“If you haven’t got your health, then you haven’t got anything”
Which came first, the chicken or the egg? Whatever answer you give me, I can tell you why you’re wrong.
I feel that the question, “What is the most pressing issue the world faces today?” is a chicken-egg problem. There are a whole lot of problems, or “pressing issues,” in the world today. Poverty, lack of education, lack of access to health care or clean water, crime, corrupt governments; the list goes on and on. Despite the length of the list, I submit that poor nutrition is the most pressing issue the world faces at this time. I am confident that my opinion can be blown to shreds by anyone who desires to argue against it. But, then again, so can yours.

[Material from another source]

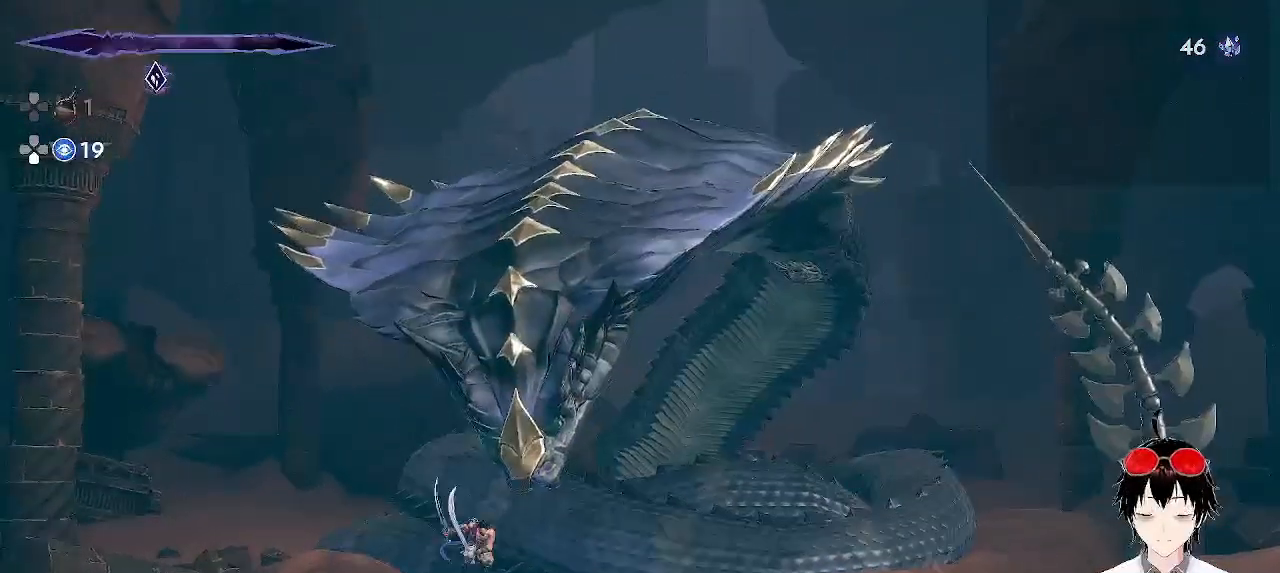
{"buttons": [], "left_stick": "center", "events": [[50, "SQUARE", "up"], [117, "SQUARE", "down"], [233, "SQUARE", "up"], [300, "SQUARE", "down"], [400, "SQUARE", "up"]]}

I believe poor nutrition to be the cause—or major contributing factor—of many of the world’s problems. One of the reasons I say this is because poor nutrition is a major issue even in the United States and other developed countries. Poor nutrition is not something confined to the rural villages in Africa or the slums of India; it is witnessed in every nation on earth. The rich get fatter and the poor remain malnourished.
For developed countries, where a greater percentage of populations are becoming overweight each year, this translates into extreme spending on health care costs. The U.S. spent 2.2 trillion dollars on health care in 2008 (“Health Care,” Wikipedia). That is $2,200,000,000,000, or $7,439 per person. Granted, not all health care costs are a direct result of poor nutrition. But many diseases and other health complications arise from poor nutrition. These trillions of dollars could be put to good use elsewhere if people in developed countries improved their nutrition.
For developing countries, poor nutrition (or lack thereof) translates into high infant mortality rates, excessive disease, and low life expectancy. Instead of gaining an education, children must work to provide food for their families. Instead of helping their families make true progress in life, men and women must spend all available time to simply get food on the table. The other problems faced by these people—education, crime, you name it—are put on the back burner.
I feel that lack of poor nutrition leads, in some way, to all other problems in the world. It must be addressed before before we can hope to make a dent in the others. Just remember the words of Count Rugen to Prince Humperdinck in The Princess Bride: “If you haven’t got your health, then you haven’t got anything.” And thus it is.